---------- SUPPLIED PASSAGE ----------

The Commission Act further provides that, “[e]xcept where approval of the site or sites has been
obtained by referendum, the area or areas may be enlarged by the Board of Commissioners,
from time to time, as the need therefor arises.” (Emphasis added.) Id.
¶ 80 The Commission Act also gives a public building commission the power “[t]o demolish,
repair, alter or improve any building or buildings within the area or areas” and to “maintain and
operate” any new buildings it constructs with the area or areas so as to effectuate the purposes of
the Commission Act. Id. § 14(c).
¶ 81 Applying these statutory provisions, the plaintiffs argue that the defendants may not
demolish the courthouse without first obtaining approval of a new “site” in the manner
prescribed by section 14(a)(1) of the Commission Act. Specifically, the plaintiffs maintain that
the demolition must be approved by the Board and by either a majority of voters in a referendum
or three-fourths of the members of the governing body of the county seat, i.e., the Rock Island
City Council (Council). Neither the voters nor the Council have approved the proposed
demolition in this case. Accordingly, the plaintiffs argue that they are entitled to an injunction
barring the demolition pursuant to the Commission Act.
¶ 82 The trial court rejected the plaintiffs’ argument and dismissed count II of their complaint
with prejudice under the Commission Act because it found that section 14(c) of the Commission
Act authorized the PBC to “demolish *** any building or buildings” within the “area” of a
previously approved site without having to seek and obtain approval for a new “site” pursuant to
section 14(a) of the Commission Act.
39
¶ 83 We agree. Although the Commission Act requires a PBC to obtain approval for a new
“site or sites to be acquired for the erection, alteration, or improvement of a building or
buildings, public improvement or other facilities,” the Commission Act clearly indicates that,
once a project “site” has been selected, acquired, and properly approved under section 14(a), the
project “area” “may be enlarged *** as the need arises” unilaterally by the Board, without the
need for the Board to seek prior approval of such enlargement from the Council, the public, or
any other entity, unless the initial approval of the site was obtained by referendum. Id. § 14(a)(2).
The plaintiffs have not alleged that the initial approval of the project site for the provision of a
new jail was obtained by referendum. Nor have they alleged that the Annex Project was
approved by referendum. To the contrary, they concede that it was not. 8 Accordingly, even
assuming that the initial project “area” for work on the jail and Annex needed to be “enlarged” in
order to cover the adjacent courthouse, the Board was clearly authorized to make such an
enlargement pursuant to the Commission Act. Id. § 14(a)(2). And, once the Board enlarges the
work area, the Commission Act expressly authorizes it to “demolish” any building in the
enlarged area. Id. § 14(c). Thus, the trial court properly dismissed count II of the plaintiffs’
complaint because the demolition proposed in this case would not violate the Commission Act.

----------

_GIVEN TASK 1_: Repeat word for word the part of the Commission Act passage that opens with the words containing "The Commission Act further" and closes with "Act. Id. § 14(c).".
_GIVEN TASK 2_: How many lines of the entries contain the string "flower"? Reply with the number alone.
The Commission Act passage and the entries that come after it are unrelated material.

---------- EXERCISE DATA ----------

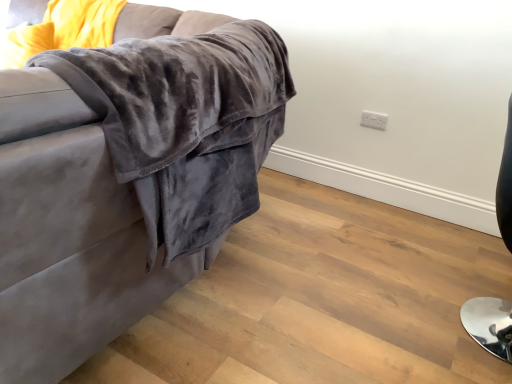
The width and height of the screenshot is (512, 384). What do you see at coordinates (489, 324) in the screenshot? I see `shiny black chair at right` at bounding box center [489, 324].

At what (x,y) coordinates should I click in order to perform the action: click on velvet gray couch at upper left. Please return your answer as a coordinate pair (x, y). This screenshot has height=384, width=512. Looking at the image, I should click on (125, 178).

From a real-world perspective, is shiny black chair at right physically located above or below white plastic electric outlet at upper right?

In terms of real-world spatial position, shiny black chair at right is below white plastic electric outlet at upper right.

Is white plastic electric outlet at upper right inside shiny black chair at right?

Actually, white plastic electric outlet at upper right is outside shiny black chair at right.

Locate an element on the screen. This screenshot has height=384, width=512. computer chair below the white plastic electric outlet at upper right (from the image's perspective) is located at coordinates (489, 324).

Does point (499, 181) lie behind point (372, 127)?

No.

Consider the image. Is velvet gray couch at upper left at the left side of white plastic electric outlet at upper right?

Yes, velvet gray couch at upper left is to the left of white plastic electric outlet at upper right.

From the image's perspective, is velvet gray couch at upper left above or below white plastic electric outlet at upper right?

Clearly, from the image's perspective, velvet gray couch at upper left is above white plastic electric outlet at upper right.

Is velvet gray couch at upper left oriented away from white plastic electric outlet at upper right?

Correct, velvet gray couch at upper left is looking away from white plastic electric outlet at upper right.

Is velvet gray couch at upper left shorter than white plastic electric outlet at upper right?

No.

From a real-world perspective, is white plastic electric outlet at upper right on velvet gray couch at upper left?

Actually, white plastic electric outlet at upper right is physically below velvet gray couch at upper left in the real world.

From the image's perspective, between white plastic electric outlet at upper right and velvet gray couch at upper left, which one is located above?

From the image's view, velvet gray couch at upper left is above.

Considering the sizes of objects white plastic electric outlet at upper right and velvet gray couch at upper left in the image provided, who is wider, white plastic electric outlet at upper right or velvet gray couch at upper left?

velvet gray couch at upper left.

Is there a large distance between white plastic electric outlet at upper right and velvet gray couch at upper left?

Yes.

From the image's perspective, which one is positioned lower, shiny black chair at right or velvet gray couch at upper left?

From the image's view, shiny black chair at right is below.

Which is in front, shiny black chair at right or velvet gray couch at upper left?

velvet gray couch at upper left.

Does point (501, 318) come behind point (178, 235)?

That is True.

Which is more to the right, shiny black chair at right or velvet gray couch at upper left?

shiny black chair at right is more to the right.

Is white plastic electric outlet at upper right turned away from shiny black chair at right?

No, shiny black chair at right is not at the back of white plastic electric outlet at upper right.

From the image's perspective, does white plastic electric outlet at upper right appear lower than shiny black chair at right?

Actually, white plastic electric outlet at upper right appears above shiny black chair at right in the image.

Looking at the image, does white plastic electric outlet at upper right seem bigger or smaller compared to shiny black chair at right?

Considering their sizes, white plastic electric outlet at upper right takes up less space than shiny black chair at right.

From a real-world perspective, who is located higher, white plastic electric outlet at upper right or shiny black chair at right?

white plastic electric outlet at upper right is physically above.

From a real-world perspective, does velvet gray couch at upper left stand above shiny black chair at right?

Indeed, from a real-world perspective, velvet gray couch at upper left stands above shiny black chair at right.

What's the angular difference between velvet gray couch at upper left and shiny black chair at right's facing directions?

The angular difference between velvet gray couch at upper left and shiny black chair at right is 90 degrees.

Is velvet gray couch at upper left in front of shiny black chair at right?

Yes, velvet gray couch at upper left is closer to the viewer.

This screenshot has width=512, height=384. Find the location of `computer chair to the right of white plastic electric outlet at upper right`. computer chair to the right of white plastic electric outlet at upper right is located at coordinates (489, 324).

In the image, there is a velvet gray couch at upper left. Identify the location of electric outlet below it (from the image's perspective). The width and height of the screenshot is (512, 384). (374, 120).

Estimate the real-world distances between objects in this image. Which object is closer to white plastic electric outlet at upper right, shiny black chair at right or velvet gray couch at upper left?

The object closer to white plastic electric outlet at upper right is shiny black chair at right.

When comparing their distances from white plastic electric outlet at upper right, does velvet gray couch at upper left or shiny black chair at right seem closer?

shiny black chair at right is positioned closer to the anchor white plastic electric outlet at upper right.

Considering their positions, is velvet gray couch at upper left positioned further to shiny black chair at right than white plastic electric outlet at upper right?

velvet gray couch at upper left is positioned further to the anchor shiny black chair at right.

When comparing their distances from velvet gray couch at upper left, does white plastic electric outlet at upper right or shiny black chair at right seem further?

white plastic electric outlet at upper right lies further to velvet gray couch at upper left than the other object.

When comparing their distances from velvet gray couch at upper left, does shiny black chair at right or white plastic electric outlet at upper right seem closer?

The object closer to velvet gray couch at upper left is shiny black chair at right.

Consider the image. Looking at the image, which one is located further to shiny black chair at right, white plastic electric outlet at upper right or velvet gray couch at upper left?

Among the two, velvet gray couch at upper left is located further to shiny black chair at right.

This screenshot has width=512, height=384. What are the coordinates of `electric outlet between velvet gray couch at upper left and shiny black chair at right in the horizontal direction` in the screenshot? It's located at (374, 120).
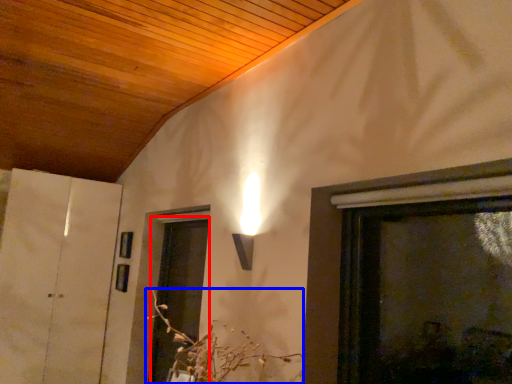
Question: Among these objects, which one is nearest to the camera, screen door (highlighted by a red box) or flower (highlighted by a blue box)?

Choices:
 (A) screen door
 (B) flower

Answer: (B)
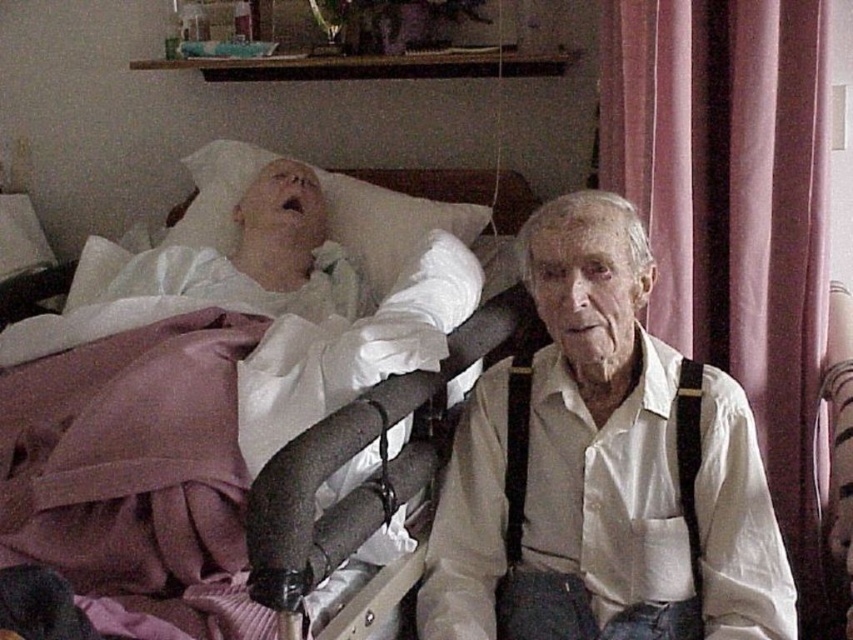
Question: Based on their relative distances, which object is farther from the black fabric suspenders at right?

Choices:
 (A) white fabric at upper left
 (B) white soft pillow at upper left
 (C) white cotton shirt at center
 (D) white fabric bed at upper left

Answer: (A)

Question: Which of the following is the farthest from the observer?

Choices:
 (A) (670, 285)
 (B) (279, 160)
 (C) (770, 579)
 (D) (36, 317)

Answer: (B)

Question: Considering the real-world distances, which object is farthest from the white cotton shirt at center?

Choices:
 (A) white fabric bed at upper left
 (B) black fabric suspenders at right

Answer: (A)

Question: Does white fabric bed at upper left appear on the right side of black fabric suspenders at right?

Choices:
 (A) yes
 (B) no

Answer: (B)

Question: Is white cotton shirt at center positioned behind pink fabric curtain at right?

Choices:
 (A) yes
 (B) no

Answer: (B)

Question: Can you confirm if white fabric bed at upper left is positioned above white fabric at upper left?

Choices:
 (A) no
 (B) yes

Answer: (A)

----------

_RESULT 1_:
The Commission Act further provides that, “[e]xcept where approval of the site or sites has been
obtained by referendum, the area or areas may be enlarged by the Board of Commissioners,
from time to time, as the need therefor arises.” (Emphasis added.) Id.
¶ 80 The Commission Act also gives a public building commission the power “[t]o demolish,
repair, alter or improve any building or buildings within the area or areas” and to “maintain and
operate” any new buildings it constructs with the area or areas so as to effectuate the purposes of
the Commission Act. Id. § 14(c).

_RESULT 2_: 2